What is Mass Cytometry?

Put simply, mass cytometry replaces the fluorescent reporters used in fluorescence flow cytometry, with metal isotopes, which are detected using cytometry by time-of-flight mass spectrometry (CyTOF). This has expanded the number of parameters that can be detected simultaneously on single cells to approximately 40 (with >100 theoretically achievable), due to the absence of signal overlap between metal isotopes. This allows an investigator to measure an enormous number of extracellular and intracellular targets simultaneously.

How it works:

The 'mass cytometry' methodology relies on the distinct atomic masses of individual metal isotypes, which are conjugated to antibodies specific for surface or intracellular antigens on single cells.

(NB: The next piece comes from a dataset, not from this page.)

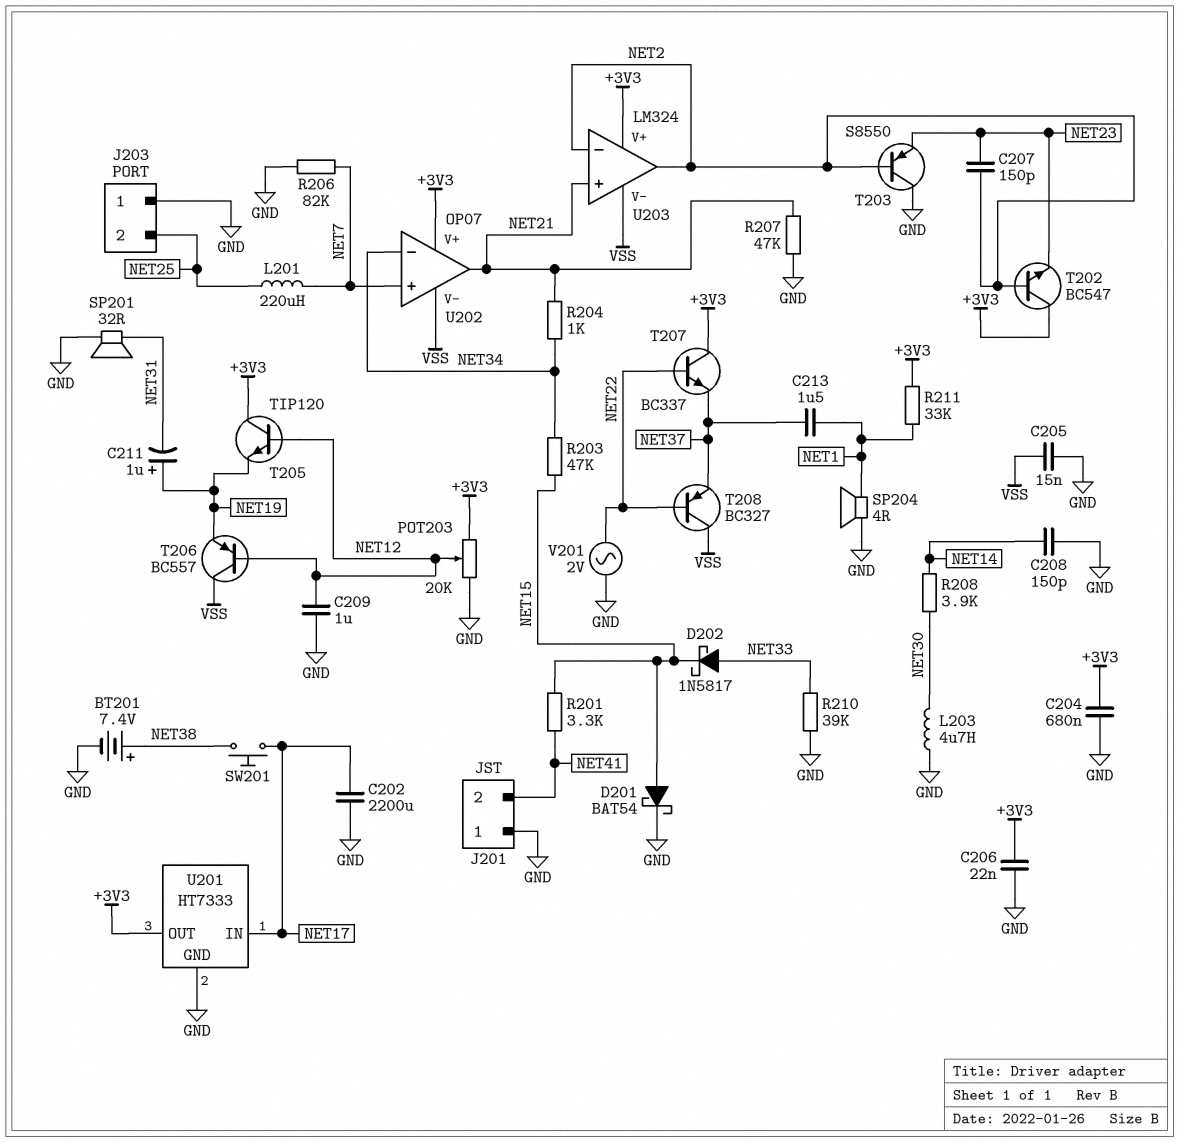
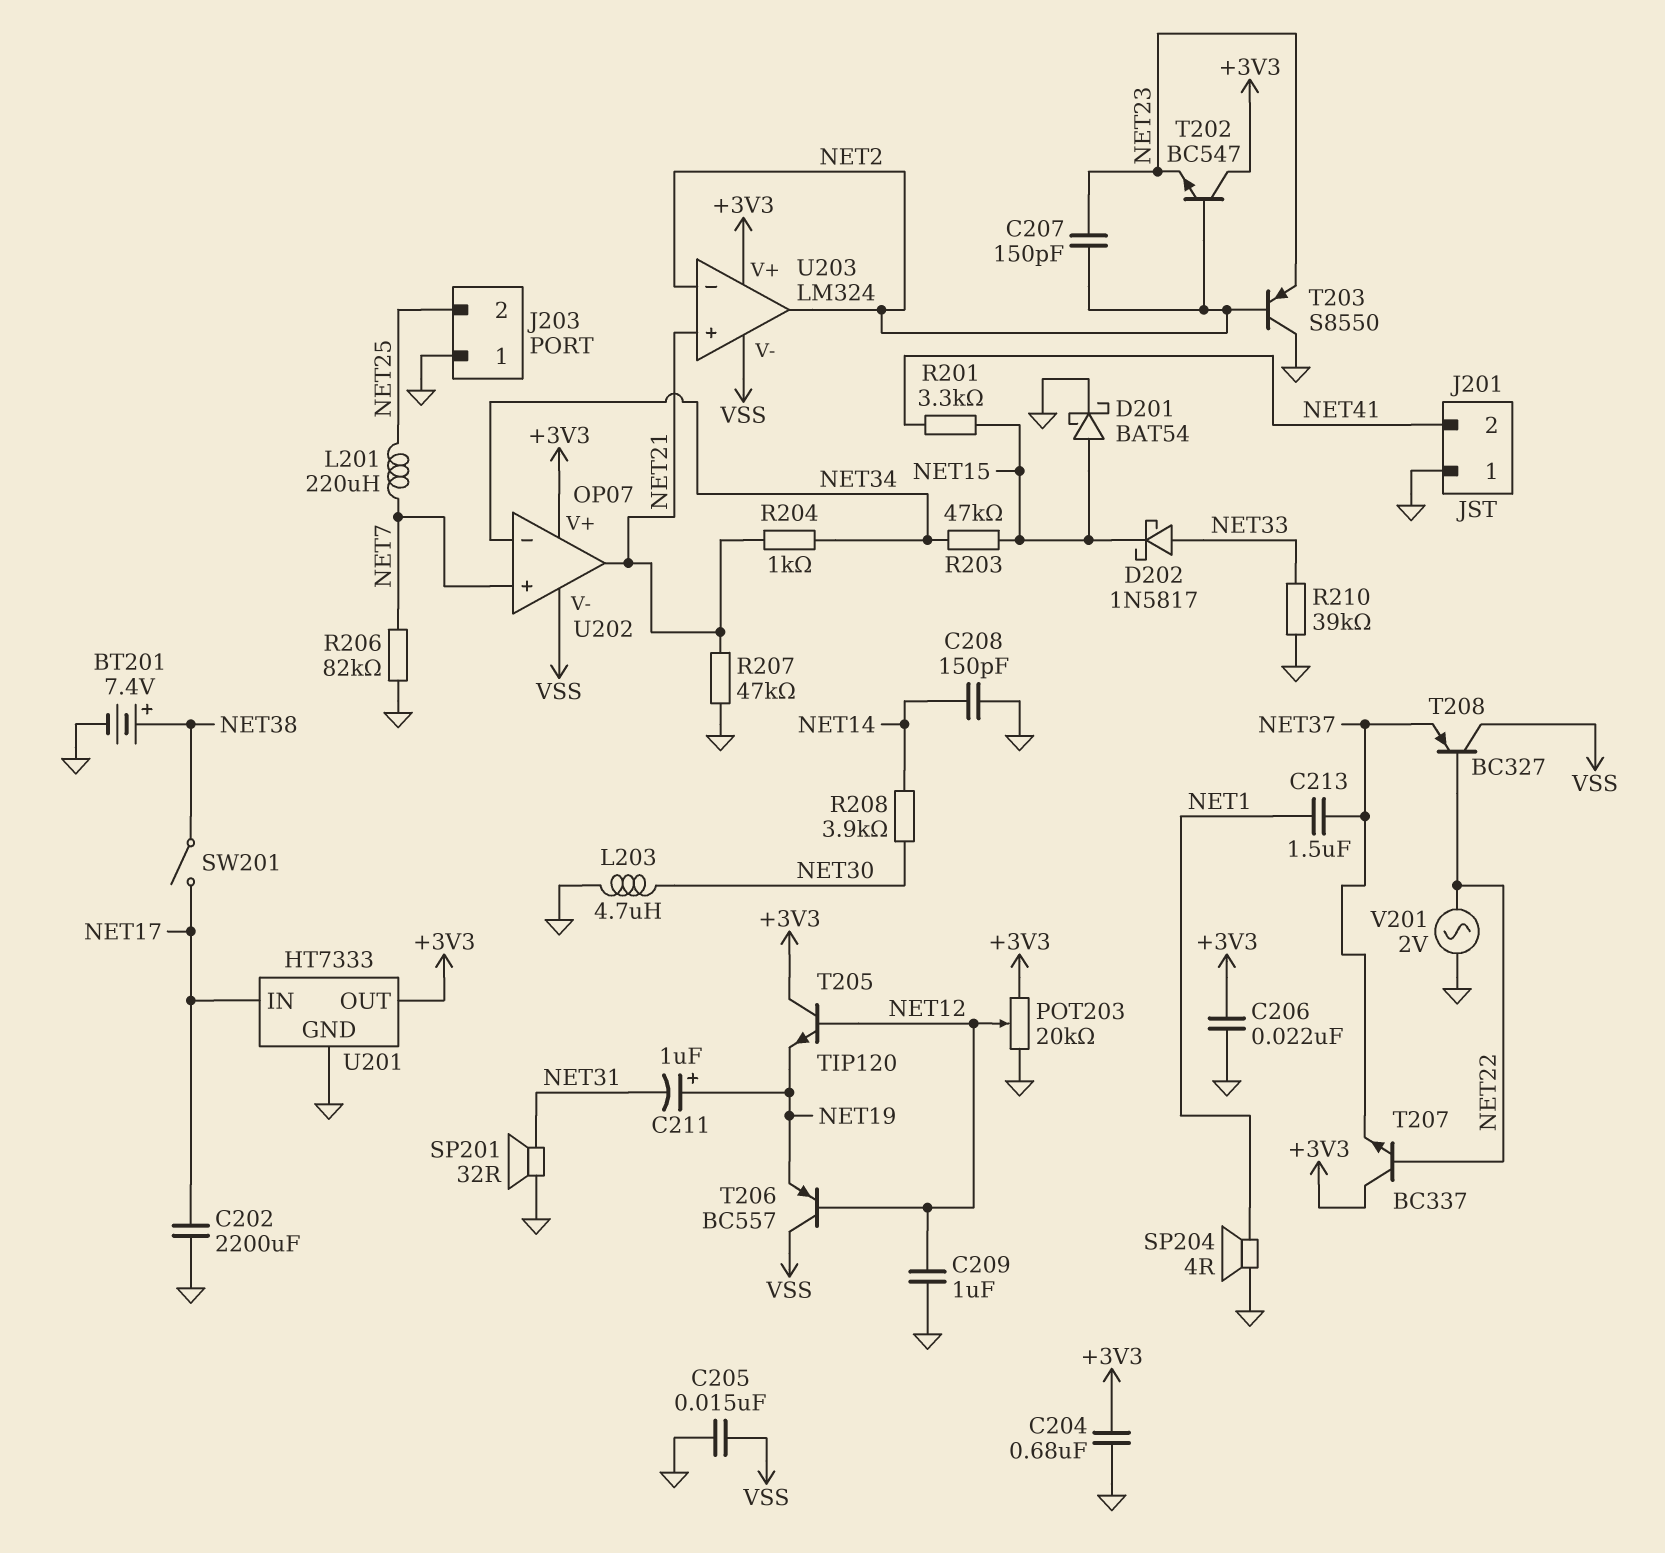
R211: 33k (+3V3, NET1) -> none
SW201: button (NET17, NET38) -> switch (NET17, NET38)

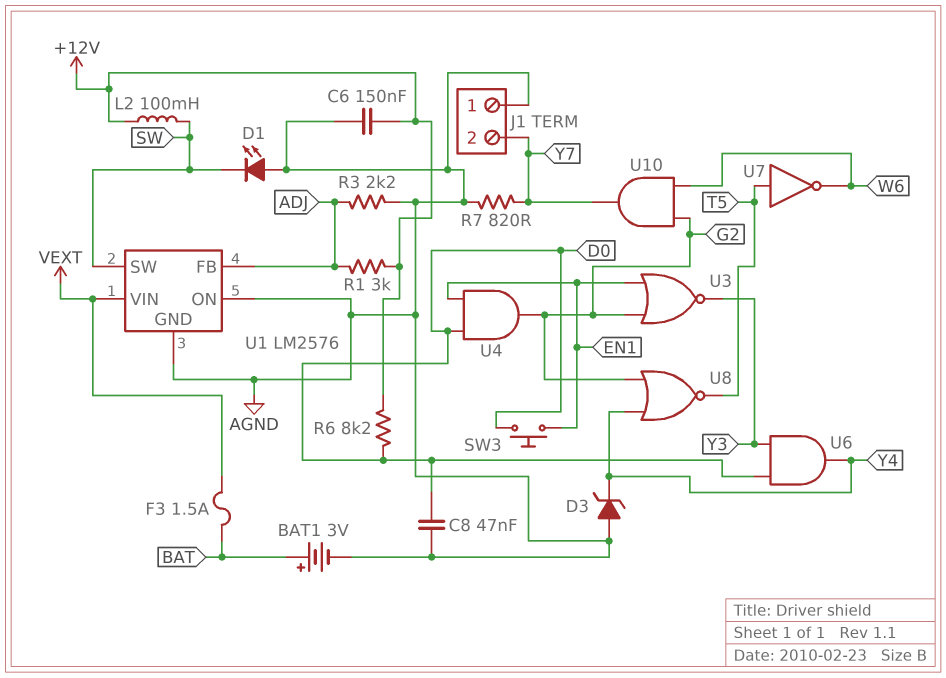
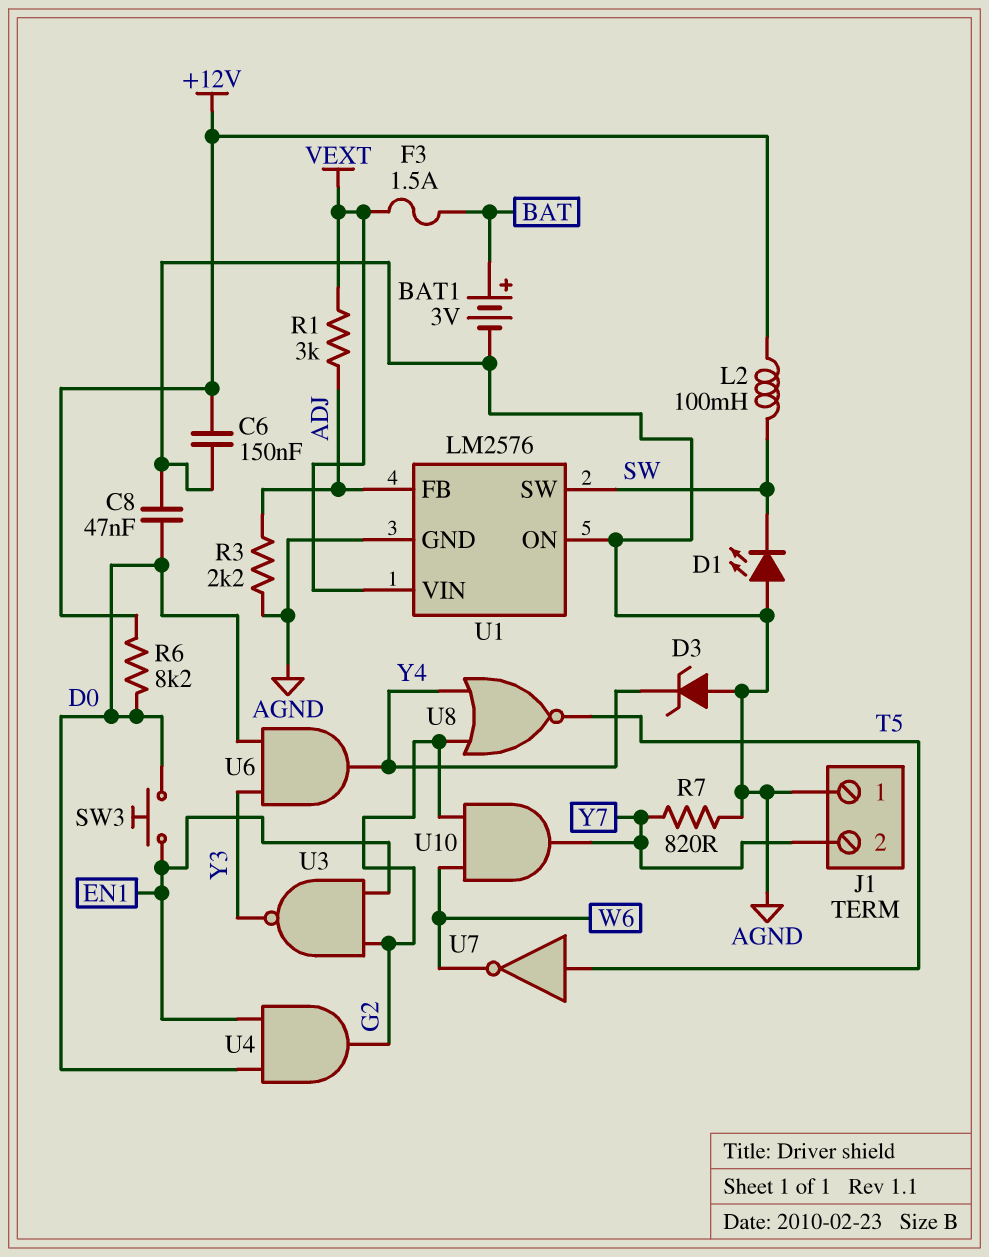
R1: 3k (+12V, ADJ) -> 3k (ADJ, VEXT)
U3: NOR (in EN1, in G2, out Y3) -> NAND (in EN1, in G2, out Y3)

Labelled cells are introduced into the machine by generating a liquid aerosol through a nebulizer, which passes sample through an argon-fuelled inductively-coupled plasma (ICP) torch, burning at approximately 7500 K. The ensuing ion cloud is then drawn into a vacuum, where ions of less than atomic mass 80 are removed from the samples, before the samples enter the time-of-flight chamber. This form of mass spectrometry ensures that metal ions with different atomic masses will arrive at the detector at different times, separated by the flight time required to pass through the chamber. Ions with larger atomic mass take longer to arrive than those of lower atomic mass. The resulting data is high-dimensional single-cell data, consisting of clean and distinct metal abundance peaks that correlate with cellular antigen expression.